§ **Passage**
———
Annotation Comparing Segments between Publications

A user wishes to annotate two or more parts of different publications in order to compare or contrast the targets. This may be to make a note about two similar or related passages such as plagiarism, or to link part of an embedded resource to where it is referenced elsewhere. For example, the user may wish to link appearances of the same character in multiple books, popular references to prior works, or examples of passages that contradict each other in scholarly literature.

Examples

  • Ahmed discovers three news articles about the same event which give very different accounts. He selects the disagreeing numbers given in each, and comments that he believes the lowest of the three and gives his rationale.
  • Bianca is linking the transcriptions of song lyrics, published in various anthologies, together based on obscure references to particular real world people. She tags the segments with the person's identity in Wikipedia.

Advanced Annotation Use Cases

Cross Format Annotations

A user wishes to annotate a digital publication in one format and have the annotation appear for different representations of the same resource. For example, an annotation created on an EPUB should also be rendered on the equivalent PDF or HTML page. The annotation can be either on the publication level, or anchored to a particular part of the text. Annotations on embedded resources (such as images) that are embedded without identity in alternate representations are not considered in scope, for example annotating a part of an image in an HTML page which is then embedded within the PDF representation of the page.

Examples

  • Craig is reading a book on motorsports that is published both online and reproduced as a PDF. He publishes an annotation about a span of text in the HTML version, and expects that it will appear in his tablet based reading platform after synchronization, where the same article is a PDF.
———
§ **Recorded data**

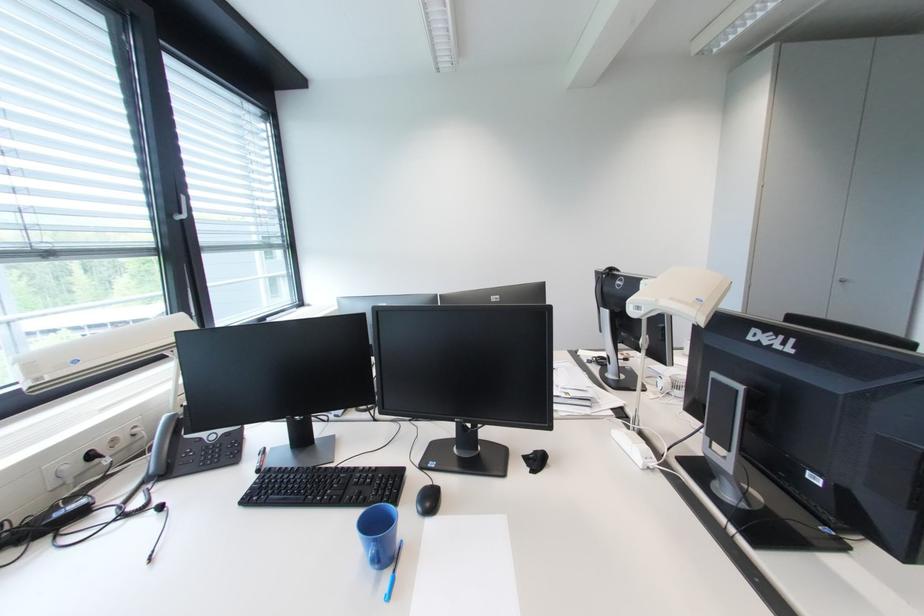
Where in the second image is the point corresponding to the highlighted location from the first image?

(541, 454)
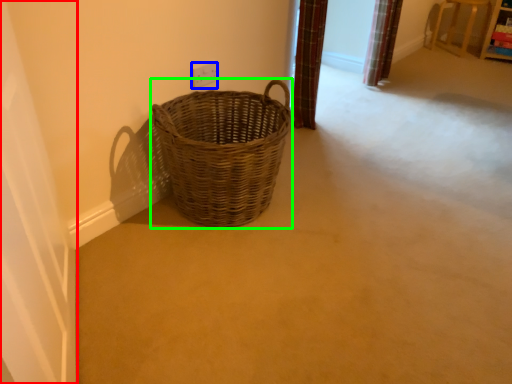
———
§ **Exercises to complete**
• A. In the annotation use cases passage, what does Bianca tag the linked segments with?
• B. Do the following statements agree with the annotation use cases passage? Answer yes or no for each and quote the words of the passage that decide it.
(i) Ahmed believes the highest of the three numbers.
(ii) An annotation made on an EPUB should also appear on the matching PDF or HTML page.
(iii) Annotations on images embedded without identity in alternate representations fall within scope.
• C. Pick up the annotation use cases passage after its last sentence and carry it forward.

§ **Results**
• A. She tags them with the person's identity in Wikipedia.

• B.
(i) No: "he believes the lowest of the three"
(ii) Yes: "an annotation created on an EPUB should also be rendered on the equivalent PDF or HTML page"
(iii) No: "are not considered in scope"

• C.
  • Dee reviews a scholarly article in a dedicated client on her computer, where the article is a print-ready PDF. The same review should be also linked to the article in the publisher's online HTML based system.

Cross Version Annotations

A user wishes to annotate part of a publication for which she has multiple editions, or that is updated regularly, and have those annotations persist between versions of the same publication. If the publisher provides a new version of a publication, known to happen silently at times for various reasons, then the annotations about the publication should be available on this new version rather than equally silently disappearing. As with any annotation that should be presented with more than just the resource it was created for, cross versioning allows for a wider audience and thus is a potential target for spammers.

Examples

  • Enrique wishes to annotate the first line of Hamlet in such a way that it should appear on all of the copies of the play that the user has access to, rather than just the particular version that was open when the annotation was created.
  • Faith is a teacher who wishes to annotate a text book in such as way that her annotations are visible to her students even though they do not have the exact same version, but instead have acquired it from different retailers.

Note

This use case is particularly challenging to solve in environments in which identifiers for the work, rather than the particular version, do not exist.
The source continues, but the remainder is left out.